I would like to know has there been any research on active learning in the area of NLP @jeremy ur thoughts could help.

jeremy · November 29, 2017, 4:02pm

I’m not aware of any, but I haven’t looked into it. Maybe @anamariapopescug would know…

anamariapopescug · November 29, 2017, 5:47pm

hi - there is research on using active learning for various NLP tasks, yes. Do you have a specific task (or area) in mind ?

codeck · November 29, 2017, 9:24pm

Yup classification of docs.

jeremy · November 29, 2017, 9:25pm

That’s a rather… concise description Could you provide more detail and background?

codeck · November 30, 2017, 2:47am

Ya sure… so the objective is to minimize the number of documents humans hav to label. Which means the system needs to lesrn while the humans are labelling and paralelly check its prediction accuracy and have a confidence measure that needs to be really high if humans were to accept the machine’s labels.

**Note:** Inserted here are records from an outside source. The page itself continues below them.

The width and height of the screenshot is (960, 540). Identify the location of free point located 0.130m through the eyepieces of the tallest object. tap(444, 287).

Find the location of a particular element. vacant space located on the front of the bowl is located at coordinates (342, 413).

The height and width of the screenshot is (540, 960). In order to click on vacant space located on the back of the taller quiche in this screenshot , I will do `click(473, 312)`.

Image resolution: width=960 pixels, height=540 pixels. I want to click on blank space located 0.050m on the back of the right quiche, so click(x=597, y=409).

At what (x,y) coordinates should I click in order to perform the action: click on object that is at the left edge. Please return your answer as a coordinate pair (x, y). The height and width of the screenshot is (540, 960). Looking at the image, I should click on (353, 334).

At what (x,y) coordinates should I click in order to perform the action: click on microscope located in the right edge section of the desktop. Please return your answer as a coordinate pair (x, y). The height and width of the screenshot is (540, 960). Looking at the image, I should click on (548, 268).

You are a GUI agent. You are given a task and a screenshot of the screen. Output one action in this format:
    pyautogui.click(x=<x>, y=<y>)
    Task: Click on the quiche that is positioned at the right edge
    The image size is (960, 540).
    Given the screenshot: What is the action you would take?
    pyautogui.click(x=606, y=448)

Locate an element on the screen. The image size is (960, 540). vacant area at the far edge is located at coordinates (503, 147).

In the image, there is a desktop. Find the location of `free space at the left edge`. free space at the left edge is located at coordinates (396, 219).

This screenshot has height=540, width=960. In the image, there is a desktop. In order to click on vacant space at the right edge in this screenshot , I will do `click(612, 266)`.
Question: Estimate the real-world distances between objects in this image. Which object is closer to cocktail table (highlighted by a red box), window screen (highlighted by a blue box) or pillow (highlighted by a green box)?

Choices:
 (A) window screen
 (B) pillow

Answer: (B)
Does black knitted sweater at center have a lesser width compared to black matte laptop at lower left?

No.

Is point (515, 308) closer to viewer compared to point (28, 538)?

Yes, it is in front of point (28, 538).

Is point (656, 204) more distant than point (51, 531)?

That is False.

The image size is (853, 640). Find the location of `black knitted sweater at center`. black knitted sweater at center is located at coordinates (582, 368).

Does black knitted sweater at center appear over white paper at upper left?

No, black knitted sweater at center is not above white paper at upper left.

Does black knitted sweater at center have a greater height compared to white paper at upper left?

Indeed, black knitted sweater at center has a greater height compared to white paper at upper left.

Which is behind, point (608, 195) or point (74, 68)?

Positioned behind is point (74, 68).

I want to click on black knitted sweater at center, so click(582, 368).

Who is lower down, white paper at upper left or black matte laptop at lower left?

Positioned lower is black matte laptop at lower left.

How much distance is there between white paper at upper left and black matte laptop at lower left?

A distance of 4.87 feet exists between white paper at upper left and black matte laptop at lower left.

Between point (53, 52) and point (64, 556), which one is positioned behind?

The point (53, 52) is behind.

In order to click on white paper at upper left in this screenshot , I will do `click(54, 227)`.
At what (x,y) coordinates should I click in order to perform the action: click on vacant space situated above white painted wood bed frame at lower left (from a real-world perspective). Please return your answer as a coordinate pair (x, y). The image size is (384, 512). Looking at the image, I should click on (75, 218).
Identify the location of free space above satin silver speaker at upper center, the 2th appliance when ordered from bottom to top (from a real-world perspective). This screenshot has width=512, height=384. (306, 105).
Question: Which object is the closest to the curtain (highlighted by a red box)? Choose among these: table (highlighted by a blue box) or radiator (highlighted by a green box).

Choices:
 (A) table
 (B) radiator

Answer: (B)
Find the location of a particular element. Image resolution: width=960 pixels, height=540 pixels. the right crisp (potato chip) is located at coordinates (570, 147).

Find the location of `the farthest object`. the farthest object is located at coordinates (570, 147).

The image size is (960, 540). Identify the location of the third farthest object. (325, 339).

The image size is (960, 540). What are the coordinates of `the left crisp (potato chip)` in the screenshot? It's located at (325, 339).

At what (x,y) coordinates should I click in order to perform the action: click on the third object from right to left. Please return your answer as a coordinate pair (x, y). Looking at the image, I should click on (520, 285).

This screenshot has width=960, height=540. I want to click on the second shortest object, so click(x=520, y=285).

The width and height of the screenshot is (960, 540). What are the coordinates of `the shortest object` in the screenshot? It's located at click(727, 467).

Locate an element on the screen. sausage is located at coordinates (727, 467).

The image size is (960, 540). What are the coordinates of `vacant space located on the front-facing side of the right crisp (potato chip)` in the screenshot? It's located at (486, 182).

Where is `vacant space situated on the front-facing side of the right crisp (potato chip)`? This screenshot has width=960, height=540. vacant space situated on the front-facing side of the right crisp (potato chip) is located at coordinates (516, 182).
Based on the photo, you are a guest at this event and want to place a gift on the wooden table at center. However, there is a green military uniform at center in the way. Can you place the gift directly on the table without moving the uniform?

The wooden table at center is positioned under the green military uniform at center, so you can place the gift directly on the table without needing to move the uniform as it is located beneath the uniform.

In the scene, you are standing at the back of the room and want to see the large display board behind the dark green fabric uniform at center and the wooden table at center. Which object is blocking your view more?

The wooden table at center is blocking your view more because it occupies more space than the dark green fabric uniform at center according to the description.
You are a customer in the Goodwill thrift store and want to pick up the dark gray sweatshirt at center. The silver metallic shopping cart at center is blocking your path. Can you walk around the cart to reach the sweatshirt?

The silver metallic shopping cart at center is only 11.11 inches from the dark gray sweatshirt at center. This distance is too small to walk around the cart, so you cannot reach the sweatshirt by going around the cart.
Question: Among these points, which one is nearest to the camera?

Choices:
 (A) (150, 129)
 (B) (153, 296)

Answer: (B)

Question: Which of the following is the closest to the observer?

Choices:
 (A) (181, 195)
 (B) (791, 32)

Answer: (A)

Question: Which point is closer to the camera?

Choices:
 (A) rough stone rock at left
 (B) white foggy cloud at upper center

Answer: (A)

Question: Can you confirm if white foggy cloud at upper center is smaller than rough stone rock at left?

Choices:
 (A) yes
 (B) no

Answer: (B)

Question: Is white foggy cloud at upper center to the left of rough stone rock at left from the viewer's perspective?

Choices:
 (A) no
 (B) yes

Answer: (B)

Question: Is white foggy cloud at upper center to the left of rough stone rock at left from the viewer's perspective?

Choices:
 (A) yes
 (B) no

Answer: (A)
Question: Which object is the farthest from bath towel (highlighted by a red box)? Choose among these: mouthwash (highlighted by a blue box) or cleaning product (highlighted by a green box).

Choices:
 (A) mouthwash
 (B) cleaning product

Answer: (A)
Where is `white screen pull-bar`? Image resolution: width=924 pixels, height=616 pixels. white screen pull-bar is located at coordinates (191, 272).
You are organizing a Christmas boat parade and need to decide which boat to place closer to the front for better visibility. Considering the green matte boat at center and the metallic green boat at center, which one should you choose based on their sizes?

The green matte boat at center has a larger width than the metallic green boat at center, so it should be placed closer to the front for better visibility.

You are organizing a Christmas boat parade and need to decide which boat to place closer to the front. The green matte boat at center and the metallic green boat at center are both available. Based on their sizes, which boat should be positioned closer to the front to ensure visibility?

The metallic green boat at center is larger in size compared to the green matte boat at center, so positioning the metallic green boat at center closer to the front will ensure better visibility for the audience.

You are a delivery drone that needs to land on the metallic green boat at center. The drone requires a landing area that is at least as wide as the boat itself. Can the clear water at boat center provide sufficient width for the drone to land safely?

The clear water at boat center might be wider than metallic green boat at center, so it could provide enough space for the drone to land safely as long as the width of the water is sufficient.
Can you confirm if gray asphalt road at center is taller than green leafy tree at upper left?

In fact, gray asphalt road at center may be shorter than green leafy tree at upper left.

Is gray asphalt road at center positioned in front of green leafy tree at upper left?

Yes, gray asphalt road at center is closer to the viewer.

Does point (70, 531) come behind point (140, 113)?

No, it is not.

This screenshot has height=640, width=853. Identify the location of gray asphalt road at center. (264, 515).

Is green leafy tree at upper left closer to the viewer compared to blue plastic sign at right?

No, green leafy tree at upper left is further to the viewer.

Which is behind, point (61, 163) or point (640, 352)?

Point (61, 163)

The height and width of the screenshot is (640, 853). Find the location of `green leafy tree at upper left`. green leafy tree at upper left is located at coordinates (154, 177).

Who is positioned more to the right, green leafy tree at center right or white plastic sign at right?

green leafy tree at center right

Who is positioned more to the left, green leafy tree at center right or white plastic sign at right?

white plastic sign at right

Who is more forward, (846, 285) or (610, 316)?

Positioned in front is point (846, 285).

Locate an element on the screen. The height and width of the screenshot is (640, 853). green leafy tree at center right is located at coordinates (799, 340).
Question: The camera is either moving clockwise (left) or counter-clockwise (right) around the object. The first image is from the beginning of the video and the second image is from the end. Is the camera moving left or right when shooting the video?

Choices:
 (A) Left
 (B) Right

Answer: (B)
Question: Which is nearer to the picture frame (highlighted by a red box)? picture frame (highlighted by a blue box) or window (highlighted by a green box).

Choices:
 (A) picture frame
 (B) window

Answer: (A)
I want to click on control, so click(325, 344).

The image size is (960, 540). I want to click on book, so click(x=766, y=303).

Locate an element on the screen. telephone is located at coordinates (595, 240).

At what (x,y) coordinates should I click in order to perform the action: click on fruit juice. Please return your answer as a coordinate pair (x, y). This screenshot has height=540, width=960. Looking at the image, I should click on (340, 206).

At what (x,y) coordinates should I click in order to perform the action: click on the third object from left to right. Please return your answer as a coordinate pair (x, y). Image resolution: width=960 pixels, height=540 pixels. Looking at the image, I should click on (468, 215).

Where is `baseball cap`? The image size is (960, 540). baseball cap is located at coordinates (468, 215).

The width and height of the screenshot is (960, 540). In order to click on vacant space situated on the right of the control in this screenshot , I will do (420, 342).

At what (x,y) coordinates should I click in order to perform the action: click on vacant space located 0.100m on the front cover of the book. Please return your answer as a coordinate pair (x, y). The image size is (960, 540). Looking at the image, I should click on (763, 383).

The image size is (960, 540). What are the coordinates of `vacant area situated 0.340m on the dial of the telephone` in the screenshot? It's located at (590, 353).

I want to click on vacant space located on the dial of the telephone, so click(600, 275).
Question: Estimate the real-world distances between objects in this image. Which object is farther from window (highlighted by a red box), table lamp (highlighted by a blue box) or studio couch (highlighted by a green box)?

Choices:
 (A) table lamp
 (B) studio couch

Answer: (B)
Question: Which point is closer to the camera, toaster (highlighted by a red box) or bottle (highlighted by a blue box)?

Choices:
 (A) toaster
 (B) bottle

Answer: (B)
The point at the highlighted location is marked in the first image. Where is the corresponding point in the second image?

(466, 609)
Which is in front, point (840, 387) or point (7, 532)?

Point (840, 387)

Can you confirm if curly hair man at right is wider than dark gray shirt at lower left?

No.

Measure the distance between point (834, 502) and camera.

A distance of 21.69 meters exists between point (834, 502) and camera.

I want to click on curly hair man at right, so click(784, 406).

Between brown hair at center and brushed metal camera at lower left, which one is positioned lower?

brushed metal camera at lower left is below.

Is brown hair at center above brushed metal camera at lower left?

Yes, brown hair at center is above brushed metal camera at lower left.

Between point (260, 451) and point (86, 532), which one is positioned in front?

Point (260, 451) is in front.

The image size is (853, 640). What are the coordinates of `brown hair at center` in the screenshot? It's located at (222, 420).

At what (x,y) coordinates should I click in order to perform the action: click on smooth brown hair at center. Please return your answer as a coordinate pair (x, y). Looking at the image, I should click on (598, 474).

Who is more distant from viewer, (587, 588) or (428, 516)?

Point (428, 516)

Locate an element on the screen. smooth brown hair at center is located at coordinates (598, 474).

anamariapopescug · December 1, 2017, 5:22am

hi, i’m happy to check on this for you. will let you know what i can find - there’s definitely active learning work you can repurpose for this in any case, i’ll dig up some things.

codeck · December 1, 2017, 6:11am

Thats awesome looking forward to it!!

laavanya · July 29, 2019, 7:51am

@anamariapopescug Any luck on this?

I am looking to implement active learning for text classification/image classification where instead of re-training manually after a period, we allow the model to learn from manually tagged data as and when the tagging is being done. Is there a way to do this currently?

@jeremy, your suggestions on this?

Andreas_Daiminger · July 23, 2020, 10:02am

Hi everybody!
Active Learning is an amazing topic. I have been thinking about a possible active learning approach for text classification on data with erroneous and highly inconsistent labels. Real-life datasets are full of annotation inconsistencies. So the idea is:

Train an initial model on the inconsistent data
Predict on new data and let human agents review the predictions.
Here it gets interesting. If a human agent reviews a prediction as wrong and corrects the label to the new value corrected_pred:
a) The reviewed datapoint is used as a seed to find similar texts in the annotated dataset. This can be done by using the model encoder for vectorization and finding nearest neighbours through cosine similarity.
b) Get the top n most similar datapoints with label != corrected_pred and let them also be reviewed by humans. The goal here is to verify that we have discovered more wrongly annotated data.
Retrain the model with the improved dataset

What do you think? Is this a good/bad idea? @jeremy would be amazing to have your input!

jeremy · July 23, 2020, 11:13pm

Yes I think approaches like this are terrific.